---- Information supplied

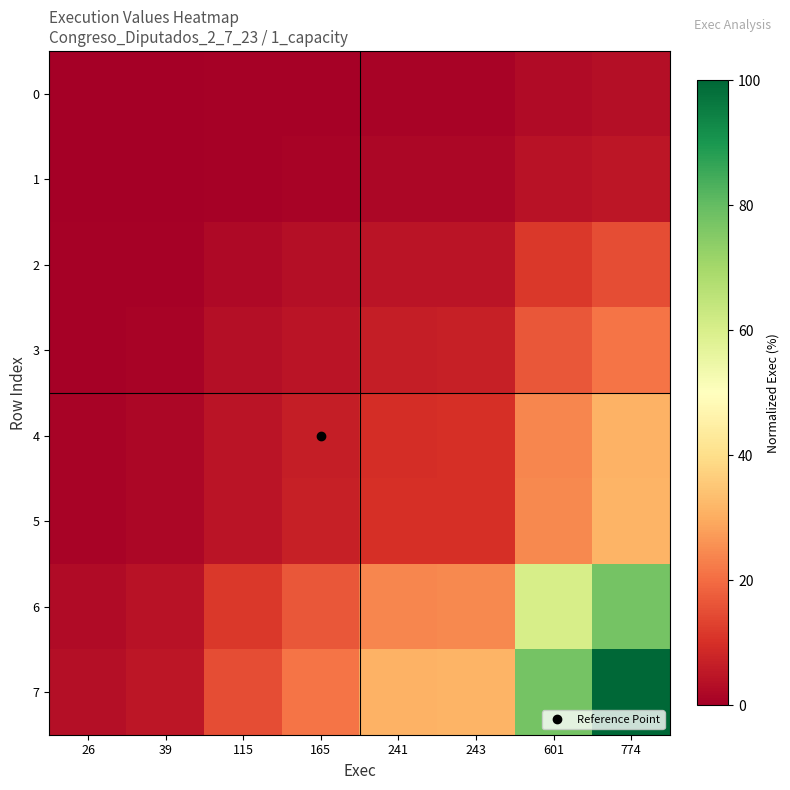

Which series has the widest spread of values?

7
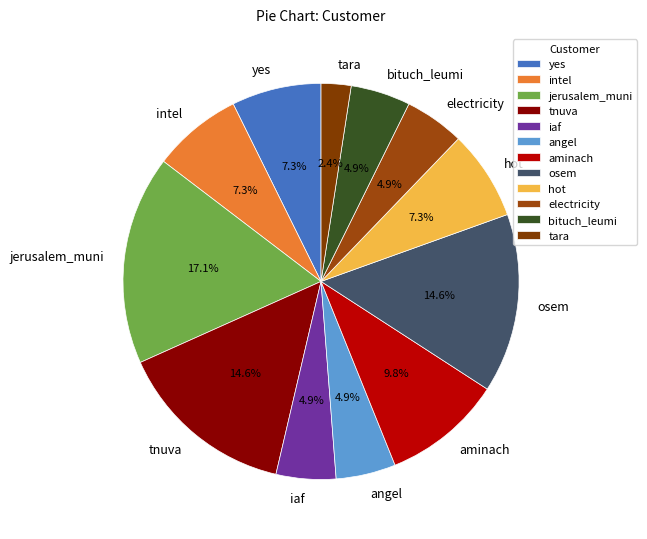

To the nearest percent, what is the average slice percentage?

8%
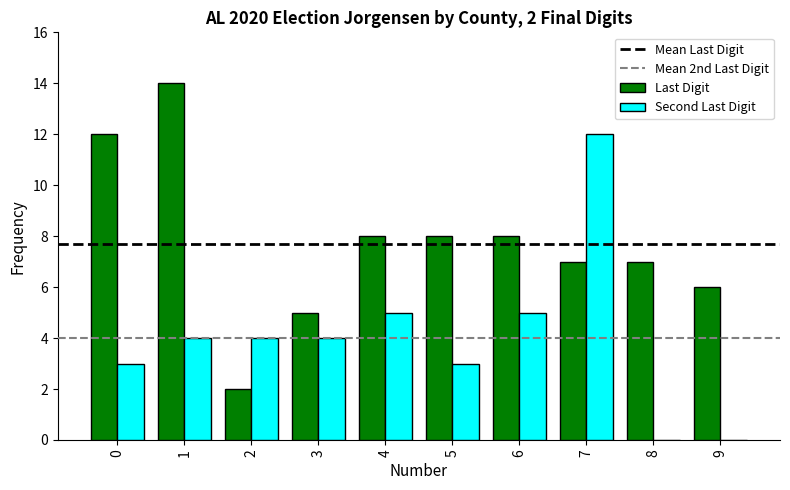

The Last Digit series shows 1 at 2. True or false?

False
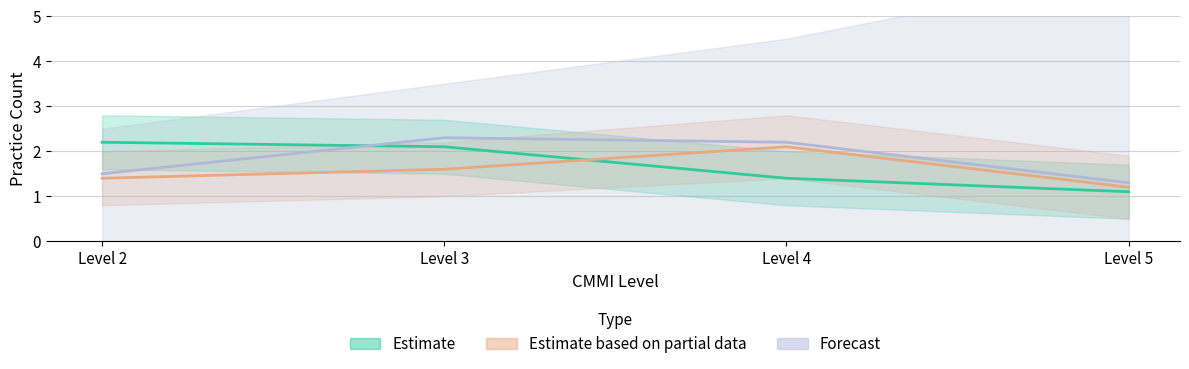

What is the difference between the Forecast values at Level 2 and Level 3?

0.8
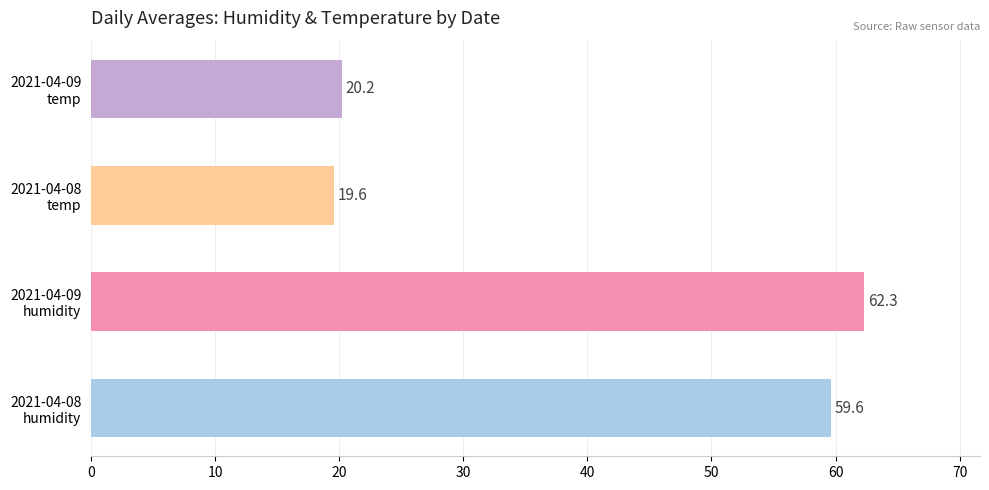

Reading bottom to top, list all the values displayed in this chart.

59.6	62.3	19.6	20.2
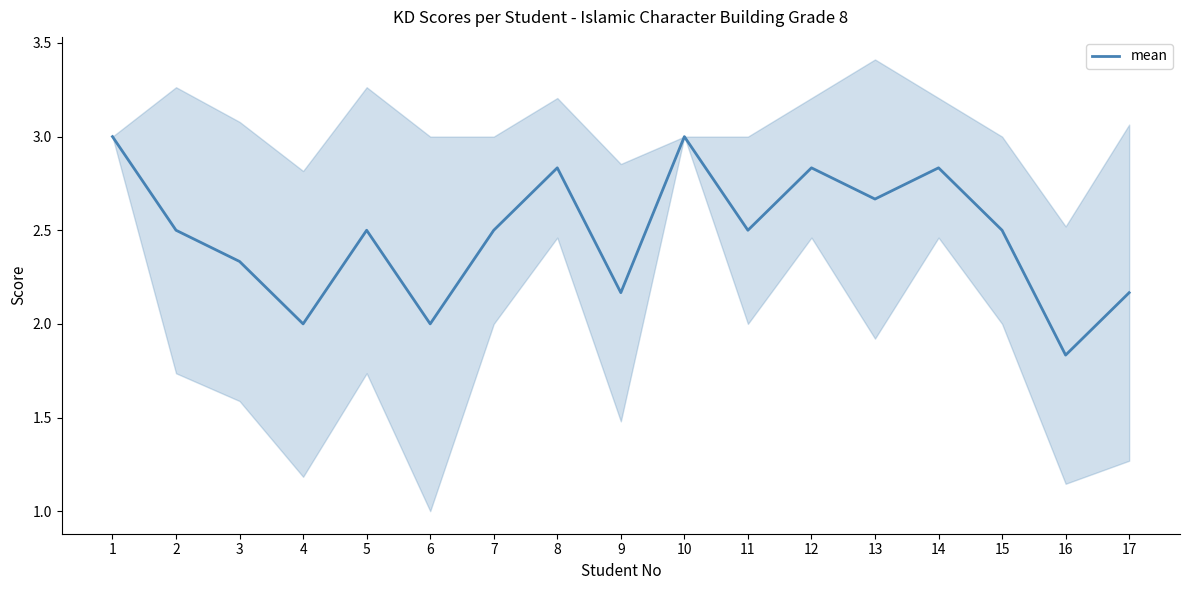

Reading left to right, transcribe all the data shown in this chart.

1=3.0	2=2.5	3=2.3	4=2.0	5=2.5	6=2.0	7=2.5	8=2.8	9=2.2	10=3.0	11=2.5	12=2.8	13=2.7	14=2.8	15=2.5	16=1.8	17=2.2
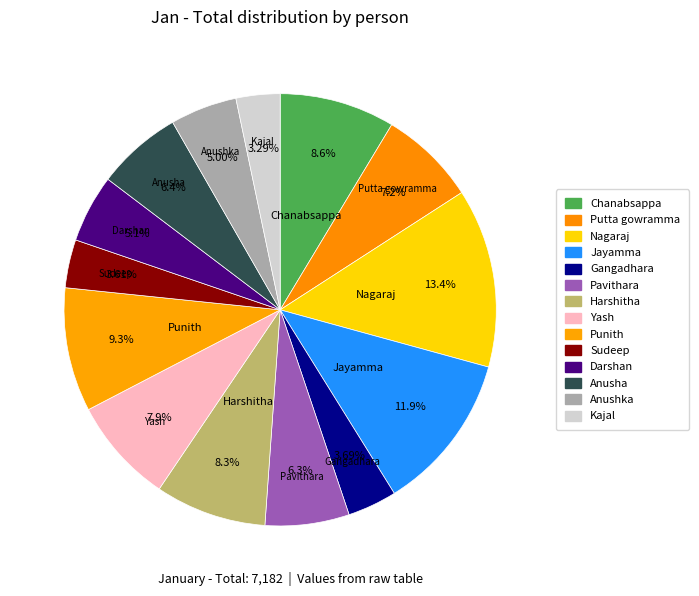

How many slices are in this pie chart?

14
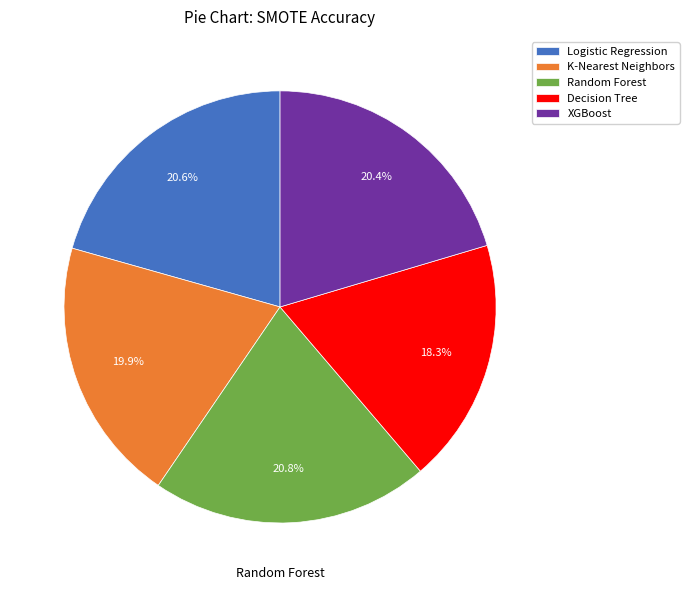

To the nearest percent, what percentage of the pie is XGBoost?

20%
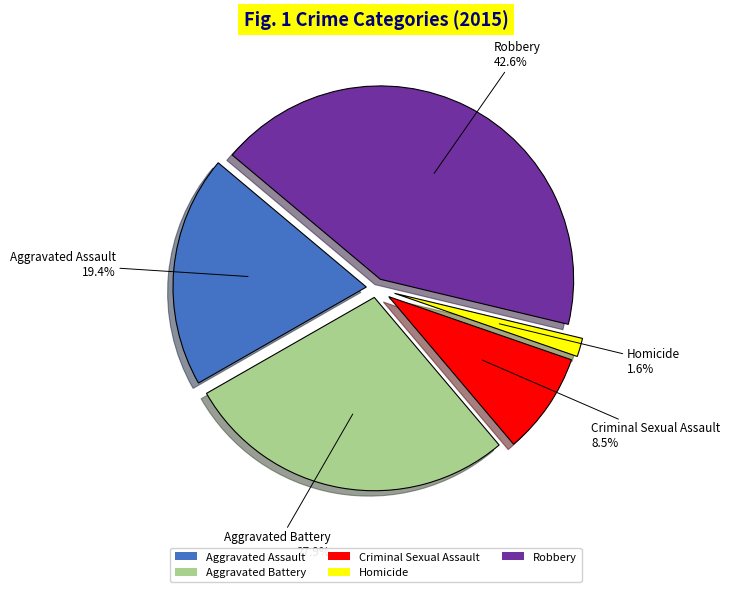

Count the number of slices in the pie.

5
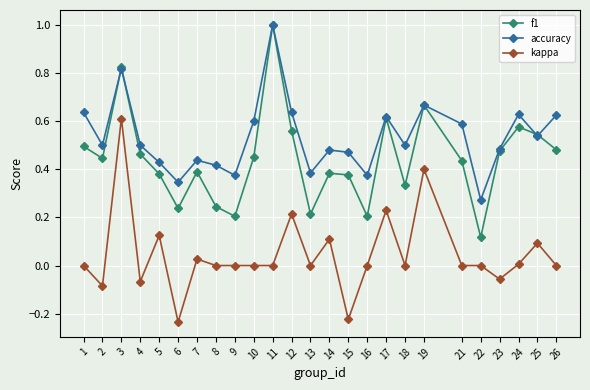

True or false: kappa has more than 2 points higher than both neighbors.

True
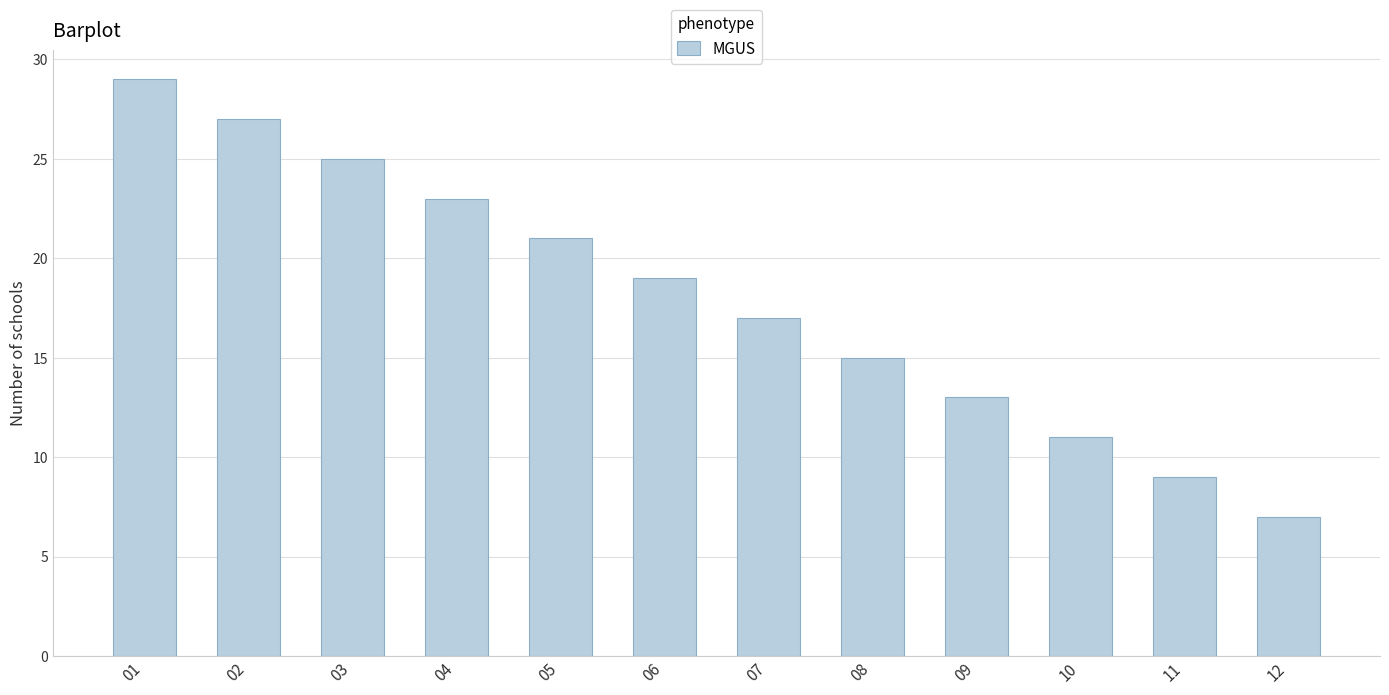

Which category has the highest value across all series?

01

--------

**Required action:** Copy the items above verbatim, starting at the line containing "What is the difference" and ending at the line containing "Reading left to", both lines included. Omit the pictures from your copy.

**Solution:**
What is the difference between the Forecast values at Level 2 and Level 3?

0.8

Reading bottom to top, list all the values displayed in this chart.

59.6	62.3	19.6	20.2

Reading left to right, transcribe all the data shown in this chart.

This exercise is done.